For each line in the data below that holds "overige", return a copy.

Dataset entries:
# # # # # # #

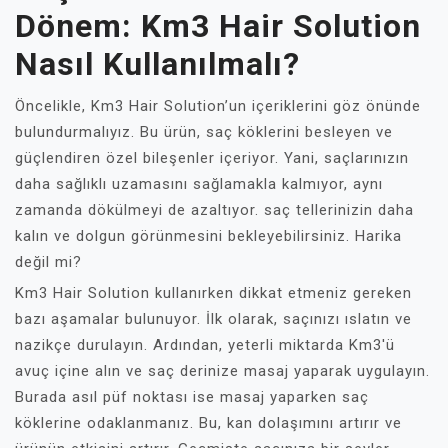
Dönem: Km3 Hair Solution
Nasıl Kullanılmalı?
Öncelikle, Km3 Hair Solution’un içeriklerini göz önünde
bulundurmalıyız. Bu ürün, saç köklerini besleyen ve
güçlendiren özel bileşenler içeriyor. Yani, saçlarınızın
daha sağlıklı uzamasını sağlamakla kalmıyor, aynı
zamanda dökülmeyi de azaltıyor. saç tellerinizin daha
kalın ve dolgun görünmesini bekleyebilirsiniz. Harika
değil mi?
Km3 Hair Solution kullanırken dikkat etmeniz gereken
bazı aşamalar bulunuyor. İlk olarak, saçınızı ıslatın ve
nazikçe durulayın. Ardından, yeterli miktarda Km3'ü
avuç içine alın ve saç derinize masaj yaparak uygulayın.
Burada asıl püf noktası ise masaj yaparken saç
köklerine odaklanmanız. Bu, kan dolaşımını artırır ve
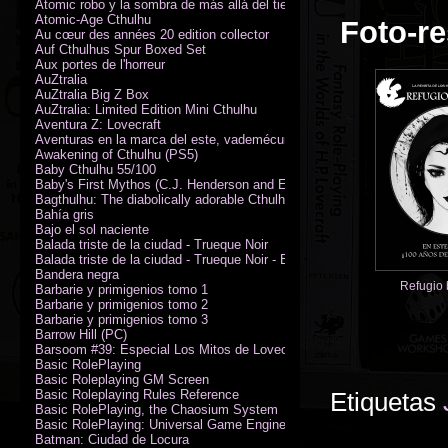
Atomic robo y la sombra de más allá del tiempo
Atomic-Age Cthulhu
Foto-re
Au cœur des années 20 edition collector
Auf Cthulhus Spur Boxed Set
Aux portes de l'horreur
AuZtralia
AuZtralia Big Z Box
AuZtralia: Limited Edition Mini Cthulhu
Aventura Z: Lovecraft
Aventuras en la marca del este, vademécum de campaña
Awakening of Cthulhu (PS5)
Baby Cthulhu 55/100
Baby's First Mythos (C.J. Henderson and Erica Henderson)
Bagthulhu: The diabolically adorable Cthulhu plushie dicebag
Bahía gris
Bajo el sol naciente
Balada triste de la ciudad - Trueque Noir
Balada triste de la ciudad - Trueque Noir - Edición de coleccionista
Bandera negra
Refugio 
Barbarie y primigenios tomo 1
Barbarie y primigenios tomo 2
Barbarie y primigenios tomo 3
Barrow Hill (PC)
Barsoom #39: Especial Los Mitos de Lovecraft
Basic RolePlaying
Basic Roleplaying GM Screen
Basic Roleplaying Rules Reference
Etiquetas
Basic RolePlaying, the Chaosium System
Basic RolePlaying: Universal Game Engine (PDF)
Batman: Ciudad de Locura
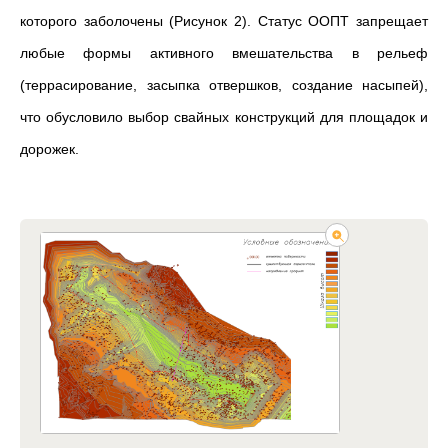
которого заболочены (Рисунок 2). Статус ООПТ запрещает
любые формы активного вмешательства в рельеф
(террасирование, засыпка отвершков, создание насыпей),
что обусловило выбор свайных конструкций для площадок и
дорожек.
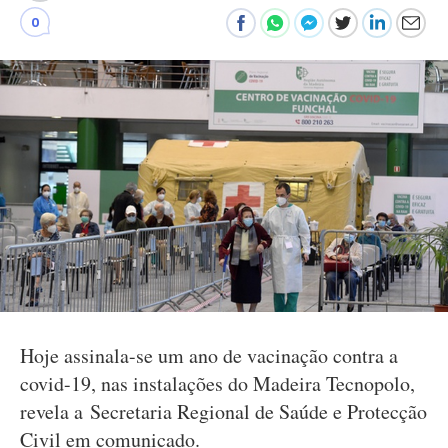
0
Hoje assinala-se um ano de vacinação contra a
covid-19, nas instalações do Madeira Tecnopolo,
revela a Secretaria Regional de Saúde e Protecção
Civil em comunicado.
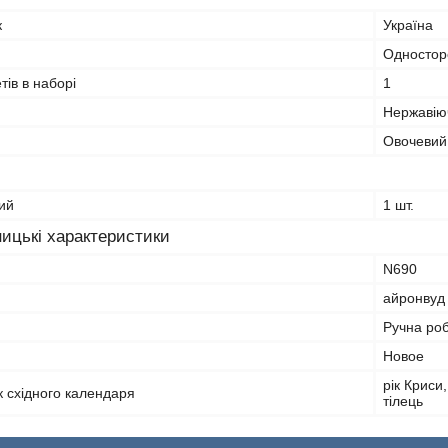
к
Україна
Одностор
тів в наборі
1
Нержавію
Овочевий
ий
1 шт.
ицькі характеристики
N690
айронвуд
Ручна ро
Hовое
рік Криси,
ік східного календаря
тілець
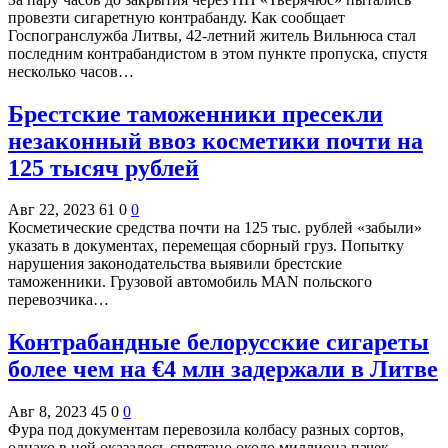
провезти сигаретную контрабанду. Как сообщает
Госпогранслужба Литвы, 42-летний житель Вильнюса стал
последним контрабандистом в этом пункте пропуска, спустя
несколько часов…
Брестские таможенники пресекли
незаконный ввоз косметики почти на
125 тысяч рублей
Авг 22, 2023
61
0
0
Косметические средства почти на 125 тыс. рублей «забыли»
указать в документах, перемещая сборный груз. Попытку
нарушения законодательства выявили брестские
таможенники. Грузовой автомобиль MAN польского
перевозчика…
Контрабандные белорусские сигареты
более чем на €4 млн задержали в Литве
Авг 8, 2023
45
0
0
Фура под документам перевозила колбасу разных сортов,
однако в ней оказалось спрятано около миллиона пачек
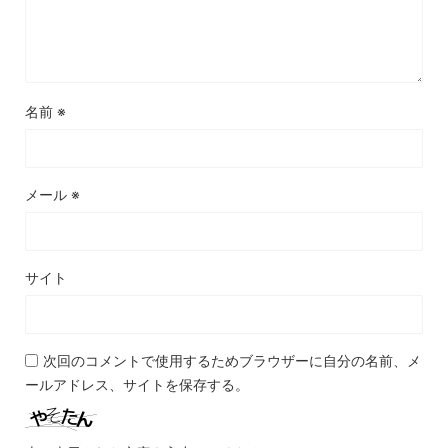
名前
※
メール
※
サイト
次回のコメントで使用するためブラウザーに自分の名前、メ
ールアドレス、サイトを保存する。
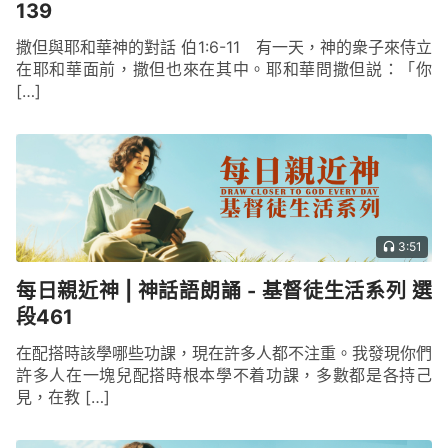
139
撒但與耶和華神的對話 伯1:6-11 有一天，神的衆子來侍立
在耶和華面前，撒但也來在其中。耶和華問撒但説：「你
[…]
3:51
每日親近神 | 神話語朗誦 - 基督徒生活系列 選
段461
在配搭時該學哪些功課，現在許多人都不注重。我發現你們
許多人在一塊兒配搭時根本學不着功課，多數都是各持己
見，在教 […]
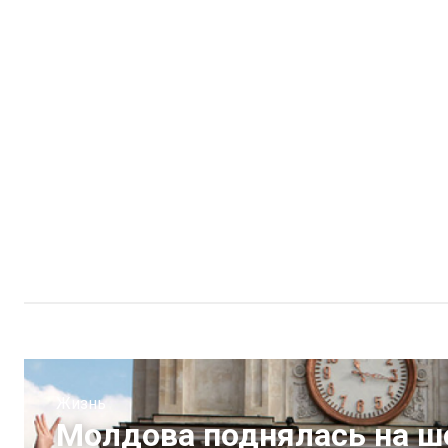
Жизнь
Молдова поднялась на ше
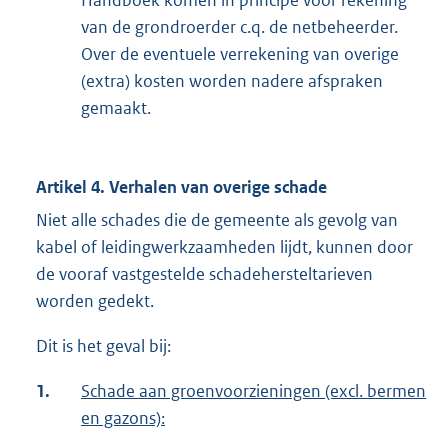
van de grondroerder c.q. de netbeheerder.
Over de eventuele verrekening van overige
(extra) kosten worden nadere afspraken
gemaakt.
Artikel 4. Verhalen van overige schade
Niet alle schades die de gemeente als gevolg van
kabel of leidingwerkzaamheden lijdt, kunnen door
de vooraf vastgestelde schadehersteltarieven
worden gedekt.
Dit is het geval bij:
1.
Schade aan groenvoorzieningen (excl. bermen
en gazons):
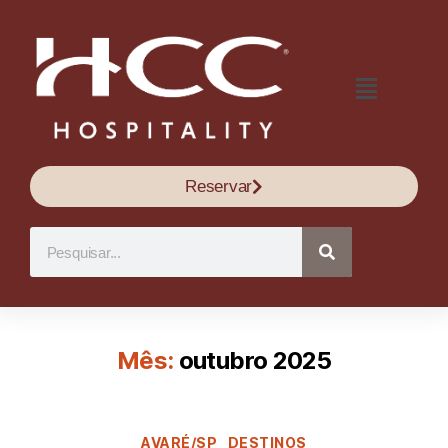
Reservar
Mês:
outubro 2025
AVARÉ/SP
DESTINOS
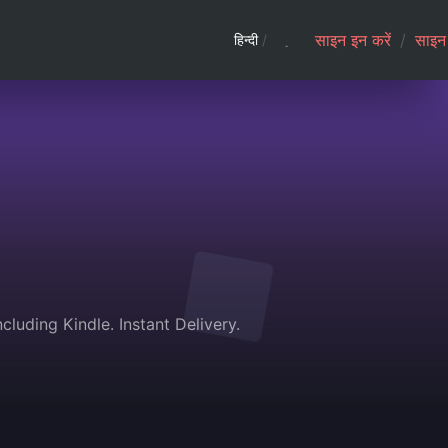
साइन इन करें
/
साइन 
हिन्दी
/
uding Kindle. Instant Delivery.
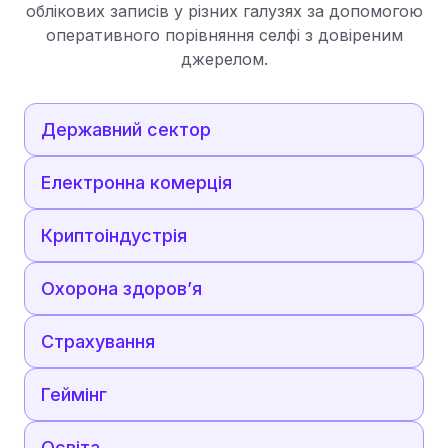
облікових записів у різних галузях за допомогою
оперативного порівняння селфі з довіреним
джерелом.
Державний сектор
Електронна комерція
Криптоіндустрія
Охорона здоров’я
Страхування
Геймінг
Освіта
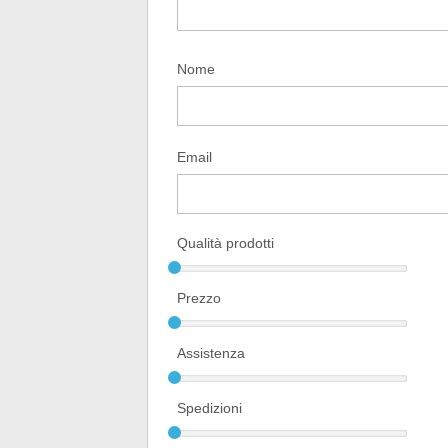
Nome
Email
Qualità prodotti
Prezzo
Assistenza
Spedizioni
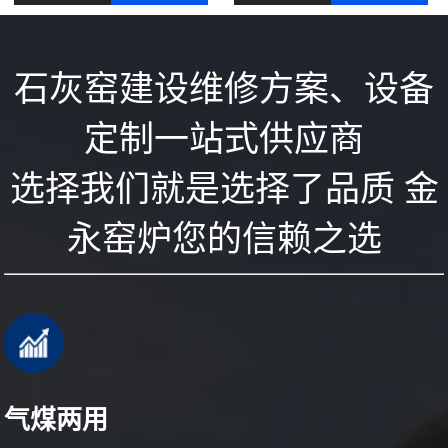
石灰窑建设维修方案、设备
定制一站式供应商
选择我们就是选择了品质 金
永窑炉您的信赖之选
气煤两用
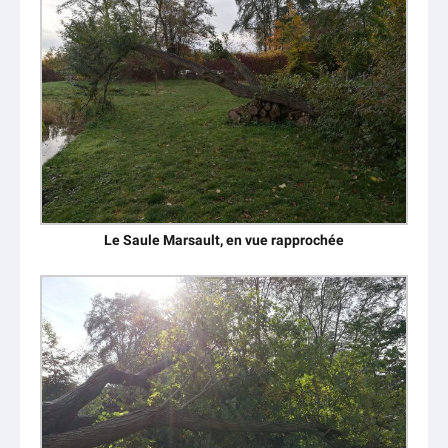
Le Saule Marsault, en vue rapprochée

# # # # # # #

RESULT FOR THIS TASK:
Over de eventuele verrekening van overige
Artikel 4. Verhalen van overige schade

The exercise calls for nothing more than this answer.